The most English places in Moscow

The Chambers of the Old English Court

In 1553, during the reign of Ivan the Terrible, a trade mission from England headed by Richard Chancellor arrived in Moscow. While Spain and Portugal actively traded with India and the New World, England was in dire need of new markets. Ivan the Terrible welcomed the delegation in the royal chambers at the Kremlin and gave the English merchants unprecedented trading privileges: they were allowed to trade freely in all Russian cities without paying any customs duties. The English merchants specialized mostly in the wholesale trade of furs, timber, leather and other goods that Europe demanded and Russia could supply. To house the Muscovy Company established in London, the tsar issued a special decree granting the company spacious chambers on Varvarka Street. In 1994, the Museum of the Old English Court was opened in the chambers. Queen of England Elizabeth II and her husband, Prince Philip, took part in the museum's opening ceremony.

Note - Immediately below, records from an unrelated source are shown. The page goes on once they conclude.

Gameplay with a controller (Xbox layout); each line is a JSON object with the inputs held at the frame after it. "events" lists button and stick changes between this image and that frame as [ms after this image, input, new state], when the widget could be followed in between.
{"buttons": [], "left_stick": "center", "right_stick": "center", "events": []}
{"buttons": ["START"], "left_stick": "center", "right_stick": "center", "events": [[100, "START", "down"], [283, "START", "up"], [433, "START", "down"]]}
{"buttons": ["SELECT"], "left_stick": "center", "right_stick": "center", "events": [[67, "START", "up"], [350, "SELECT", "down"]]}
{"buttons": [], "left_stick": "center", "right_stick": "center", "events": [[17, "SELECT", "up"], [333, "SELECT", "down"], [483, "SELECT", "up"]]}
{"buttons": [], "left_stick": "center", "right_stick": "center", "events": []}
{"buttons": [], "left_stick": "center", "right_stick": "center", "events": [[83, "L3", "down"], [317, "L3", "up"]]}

St. Andrew's Anglican Church

In Voznesensky Pereulok , there stands St. Andrew's Anglican church, built in the 1880s by the English architect Neil Freeman. By that time, the British community in Moscow had become large and prosperous; it applied for and was granted permission to build its own church and rectory in the Victorian Gothic style. The church was consecrated in 1885 in honor of St Andrew, the patron saint of Scotland, because the Moscow-based Scots represented the most powerful faction of the British community. During the Soviet era, the church was closed. It first served as a dormitory, and until the late 1990s, it belonged to a recording studio that took full advantage of the building's exceptional acoustics. In the early 21st century, the church was returned to the British community.


Hotel Metropol

One of the most luxurious and expensive hotels in Moscow, this masterpiece of a building was constructed by Russian architect Lev Kekushev and Scottish architect William Walcot. Walcot also designed mansions for a few wealthy clients in Moscow. In 1908, Walcot left for London, where he was not in much demand as an architect; he built and lived in a modest house on St. James Street, doing some painting for a living. But in 1943, at the age of 69, after he had lost all his clients, he committed suicide.